Overview
In this exercise, you will use a Kubeflow pipeline to orchestrate the complete machine learning workflow for the Titanic dataset, from data preparation to model training, registration, and prediction. This Kubeflow pipeline automates the entire lifecycle of a machine learning model for the Titanic dataset, from data preparation and preprocessing to training, model registration, and prediction.
Note
You will use TensorFlow to train the model and use TensorBoard to visualize the model and its metrics.
Each step in the process is modularized into individual components, which can be reused and extended. The pipeline also integrates with MLflow for tracking and managing the trained models, providing a full-fledged MLOps workflow. Click below if you are interested in watching an end-to-end video of the experience.
The Challenge¶
The sinking of the Titanic is one of the most infamous shipwrecks in history. On April 15, 1912, during her maiden voyage, the widely considered “unsinkable” RMS Titanic sank after colliding with an iceberg. Unfortunately, there weren’t enough lifeboats for everyone onboard, resulting in the death of 1502 out of 2224 passengers and crew. While there was some element of luck involved in surviving, it seems some groups of people were more likely to survive than others.
In this challenge, the user will build a predictive model that answers the following question:
What sorts of people were more likely to survive? You will use passenger data (i.e. name, age, gender, socio-economic class, etc) to make this prediction.
Step-by-Step Description¶
The flowchart below describes the steps in the pipeline at a high level .
Data Preparation¶
In the prepare_data
component, you will download the Titanic dataset (both train and eval datasets) from a public storage bucket and saves it locally at the specified data_path
.
Data Processing¶
In this step, you will reads the downloaded CSV files, performs preprocessing (such as one-hot encoding of categorical variables and normalization of numeric features), and split the data back into train and evaluation sets.

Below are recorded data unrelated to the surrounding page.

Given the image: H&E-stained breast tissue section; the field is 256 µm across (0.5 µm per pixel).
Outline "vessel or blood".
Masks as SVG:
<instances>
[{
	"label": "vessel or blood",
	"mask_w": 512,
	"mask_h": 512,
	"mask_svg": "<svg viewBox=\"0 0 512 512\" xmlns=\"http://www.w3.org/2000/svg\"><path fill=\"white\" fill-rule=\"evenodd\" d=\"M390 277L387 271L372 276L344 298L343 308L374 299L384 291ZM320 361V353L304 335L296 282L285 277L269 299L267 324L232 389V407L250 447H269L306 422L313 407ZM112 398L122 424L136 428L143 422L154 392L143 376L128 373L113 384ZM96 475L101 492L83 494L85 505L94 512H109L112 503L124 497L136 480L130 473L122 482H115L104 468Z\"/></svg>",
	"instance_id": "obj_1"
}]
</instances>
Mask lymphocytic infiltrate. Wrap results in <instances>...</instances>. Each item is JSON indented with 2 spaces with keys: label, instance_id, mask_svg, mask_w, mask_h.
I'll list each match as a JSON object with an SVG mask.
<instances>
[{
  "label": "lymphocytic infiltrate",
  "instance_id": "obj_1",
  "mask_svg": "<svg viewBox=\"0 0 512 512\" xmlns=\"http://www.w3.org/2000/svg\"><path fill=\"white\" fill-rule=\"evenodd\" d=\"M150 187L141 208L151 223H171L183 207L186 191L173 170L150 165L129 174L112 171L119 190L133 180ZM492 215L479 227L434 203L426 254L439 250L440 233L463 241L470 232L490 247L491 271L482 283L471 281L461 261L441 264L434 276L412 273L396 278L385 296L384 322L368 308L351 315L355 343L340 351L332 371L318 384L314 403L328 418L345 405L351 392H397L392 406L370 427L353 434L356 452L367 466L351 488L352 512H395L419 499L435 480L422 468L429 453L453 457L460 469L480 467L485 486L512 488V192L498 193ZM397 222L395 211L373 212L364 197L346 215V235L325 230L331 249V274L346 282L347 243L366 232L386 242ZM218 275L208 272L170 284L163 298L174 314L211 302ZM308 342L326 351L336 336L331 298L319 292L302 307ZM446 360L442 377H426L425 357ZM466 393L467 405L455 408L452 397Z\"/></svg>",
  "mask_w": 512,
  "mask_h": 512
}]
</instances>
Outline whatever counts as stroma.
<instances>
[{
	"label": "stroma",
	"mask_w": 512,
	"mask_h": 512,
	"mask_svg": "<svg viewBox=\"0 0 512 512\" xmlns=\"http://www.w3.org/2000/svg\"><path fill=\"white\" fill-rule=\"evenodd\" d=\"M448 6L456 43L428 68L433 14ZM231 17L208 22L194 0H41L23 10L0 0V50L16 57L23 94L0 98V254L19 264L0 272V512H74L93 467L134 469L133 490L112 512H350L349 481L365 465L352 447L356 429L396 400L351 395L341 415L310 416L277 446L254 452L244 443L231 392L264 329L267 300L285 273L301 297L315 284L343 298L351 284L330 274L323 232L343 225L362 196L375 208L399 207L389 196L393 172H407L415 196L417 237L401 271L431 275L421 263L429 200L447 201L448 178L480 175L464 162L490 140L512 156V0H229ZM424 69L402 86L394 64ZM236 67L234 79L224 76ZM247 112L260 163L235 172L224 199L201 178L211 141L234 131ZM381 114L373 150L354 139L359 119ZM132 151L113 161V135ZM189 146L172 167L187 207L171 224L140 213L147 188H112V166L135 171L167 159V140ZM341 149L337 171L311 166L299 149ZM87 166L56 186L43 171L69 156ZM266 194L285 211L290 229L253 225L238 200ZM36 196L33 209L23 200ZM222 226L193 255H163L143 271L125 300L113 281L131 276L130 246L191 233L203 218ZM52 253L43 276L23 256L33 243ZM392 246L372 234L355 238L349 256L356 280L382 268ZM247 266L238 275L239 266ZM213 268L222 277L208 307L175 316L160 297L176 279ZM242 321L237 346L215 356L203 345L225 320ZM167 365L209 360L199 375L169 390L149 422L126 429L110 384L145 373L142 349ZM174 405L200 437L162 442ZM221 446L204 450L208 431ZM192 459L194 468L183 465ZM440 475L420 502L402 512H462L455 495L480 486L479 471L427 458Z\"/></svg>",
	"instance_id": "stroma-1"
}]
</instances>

The purpose of this step is to make sure that the data is cleaned, transformed, and ready to be fed into the model for training.
Train Model¶
In the train_model
component, you will read the preprocessed training data and train a TensorFlow model using a basic architecture. You will log training metrics using callbacks so that it can be used in TensorBoard. The trained model is saved to the specified data_path
.
The purpose of this step is to train a simple binary classification model to predict whether a passenger survived the Titanic disaster.
Register Model¶
In the register_model
component, you will loads the trained Keras model and register it in MLflow. You will log the model along with relevant parameters and register it with the model registry.
The purpose of this step is to manage the model within an experiment tracking system, enabling traceability and version control of the trained model.
Data Prediction¶
In the predict_on_test_data
component, you will load the trained model from MLflow, apply it to the evaluation data, and generate predictions. The results are saved as a CSV file.
The purpose of this step is to evaluate the model on unseen data and generate predictions to assess its performance.
Data Storage & Sharing¶
A PVC is created for shared storage between the components. This ensures that each component has access to the intermediate data stored in the PVC. Each task mounts the same PVC to access the intermediate outputs (like preprocessed data, trained model, etc.) that were generated in the previous tasks.